* **What to do**
Would you please copy all of the data exactly, skipping the images?

Stored data
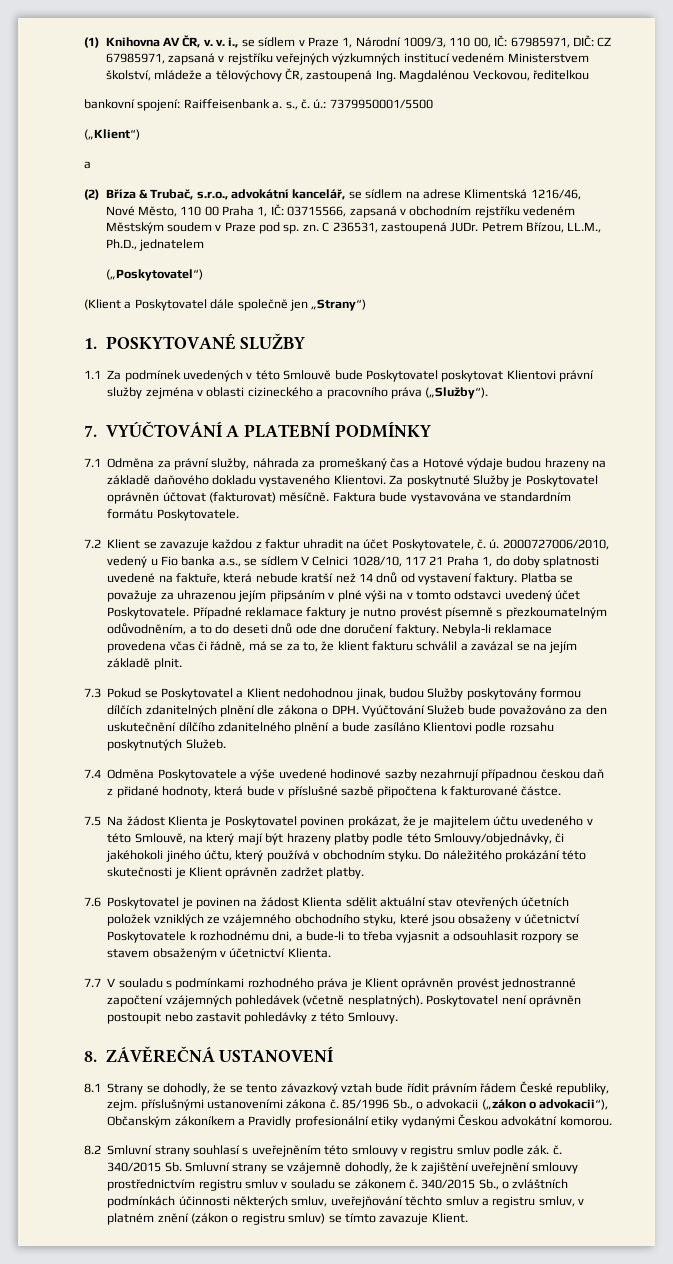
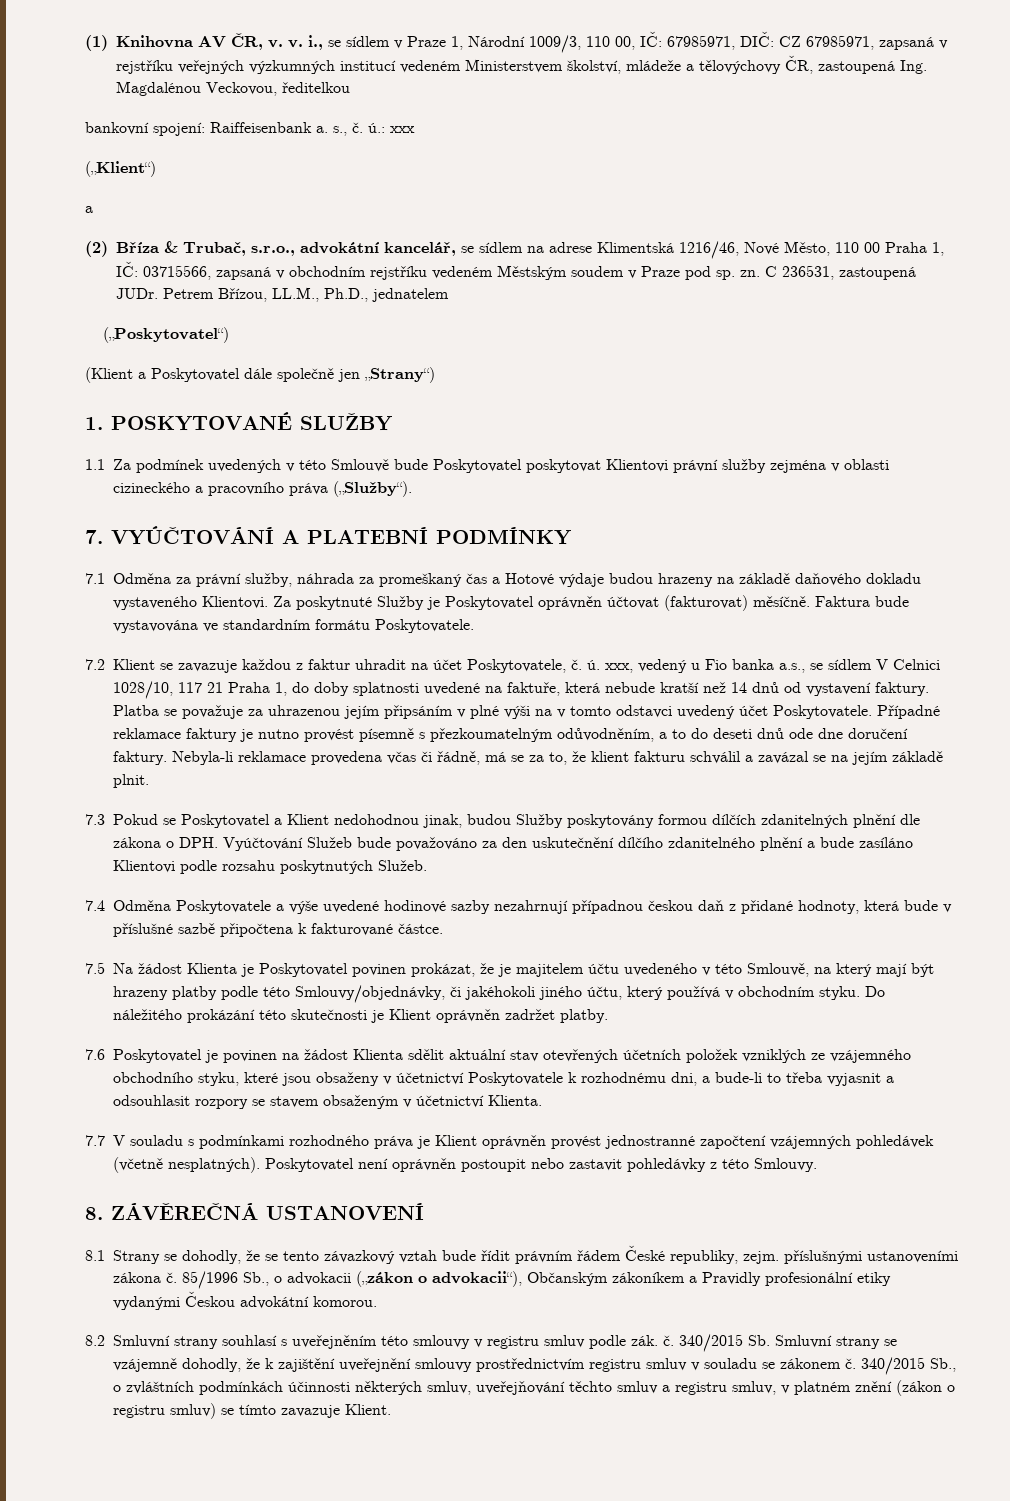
[329,99,433,109] 7379950001/5500 -> [390,126,415,133] xxx
[502,539,609,550] 2000727006/2010, -> [605,663,633,673] xxx,

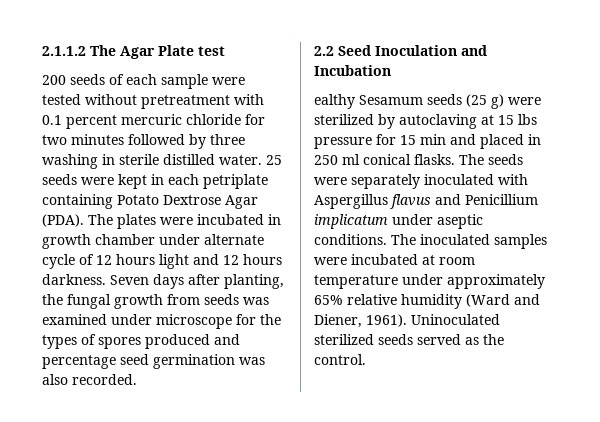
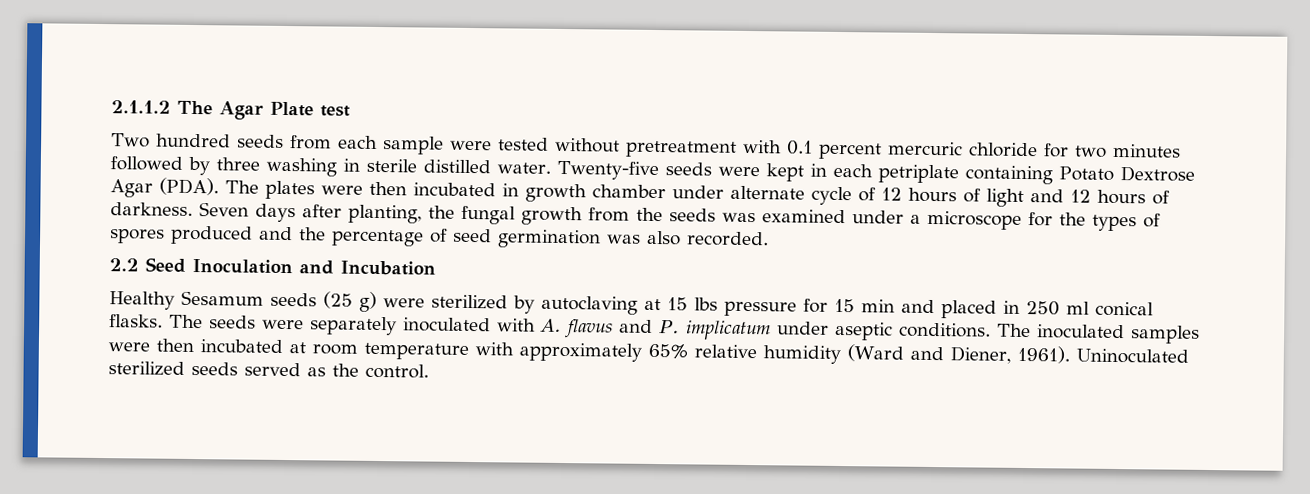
[42,74,124,85] 200 seeds of -> [111,133,332,150] Two hundred seeds from
[266,155,282,165] 25 -> [556,160,659,181] Twenty-five
(193, 221) none -> [369,181,407,196] then
(155, 259) none -> [963,188,981,203] of
(282, 259) none -> [1152,190,1170,205] of
(200, 299) none -> [636,207,663,222] the
(152, 319) none -> [910,214,921,224] a
[42,355,116,369] percentage -> [299,227,448,247] the percentage of
[314,94,355,109] ealthy -> [109,291,175,310] Healthy
[314,194,388,209] Aspergillus -> [540,318,562,332] A.
[465,194,538,205] Penicillium -> [659,320,680,334] P.
(347, 261) none -> [156,338,194,353] then
[402,274,443,285] under -> [475,342,514,356] with

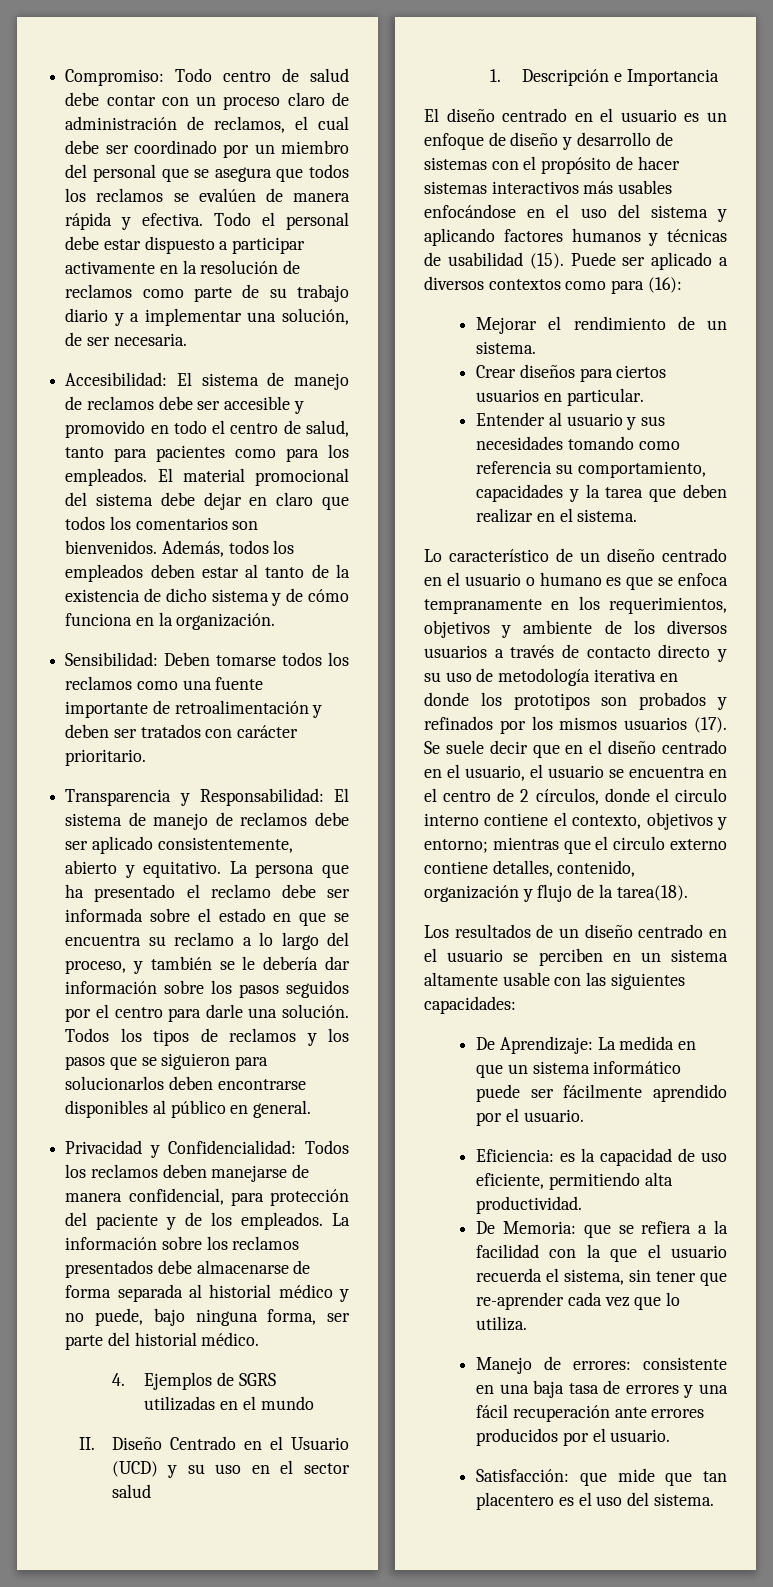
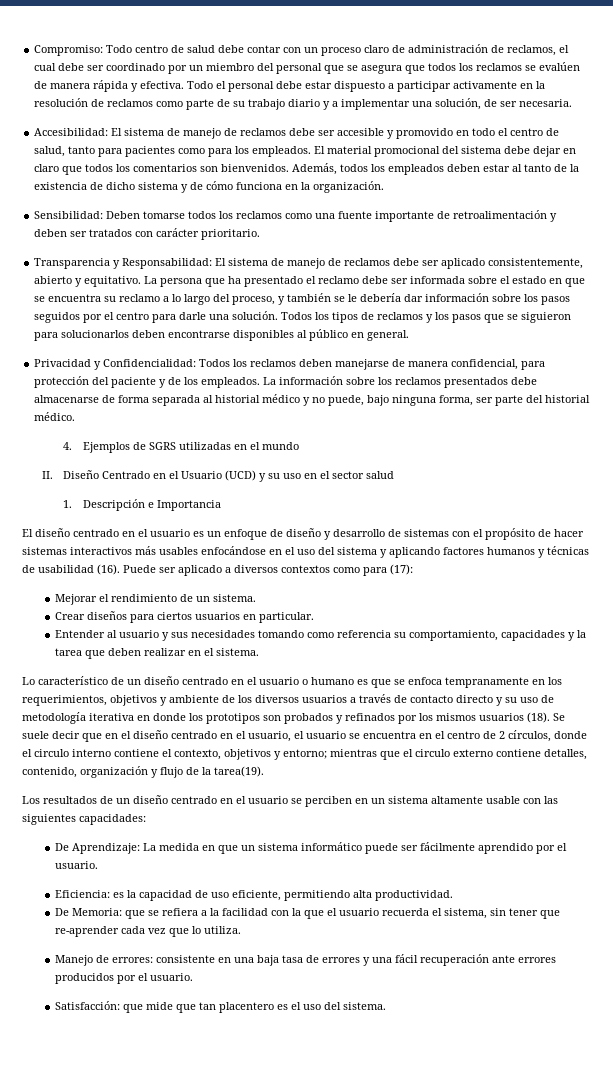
[529,253,564,269] (15). -> [97,564,120,575] (16).
[647,277,682,293] (16): -> [390,564,413,575] (17):
[694,717,727,733] (17). -> [527,712,550,723] (18).
[616,885,688,901] tarea(18). -> [214,766,264,777] tarea(19).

* **Result of this task**
[329,99,433,109] 7379950001/5500 -> [390,126,415,133] xxx
[502,539,609,550] 2000727006/2010, -> [605,663,633,673] xxx,

[42,74,124,85] 200 seeds of -> [111,133,332,150] Two hundred seeds from
[266,155,282,165] 25 -> [556,160,659,181] Twenty-five
(193, 221) none -> [369,181,407,196] then
(155, 259) none -> [963,188,981,203] of
(282, 259) none -> [1152,190,1170,205] of
(200, 299) none -> [636,207,663,222] the
(152, 319) none -> [910,214,921,224] a
[42,355,116,369] percentage -> [299,227,448,247] the percentage of
[314,94,355,109] ealthy -> [109,291,175,310] Healthy
[314,194,388,209] Aspergillus -> [540,318,562,332] A.
[465,194,538,205] Penicillium -> [659,320,680,334] P.
(347, 261) none -> [156,338,194,353] then
[402,274,443,285] under -> [475,342,514,356] with

[529,253,564,269] (15). -> [97,564,120,575] (16).
[647,277,682,293] (16): -> [390,564,413,575] (17):
[694,717,727,733] (17). -> [527,712,550,723] (18).
[616,885,688,901] tarea(18). -> [214,766,264,777] tarea(19).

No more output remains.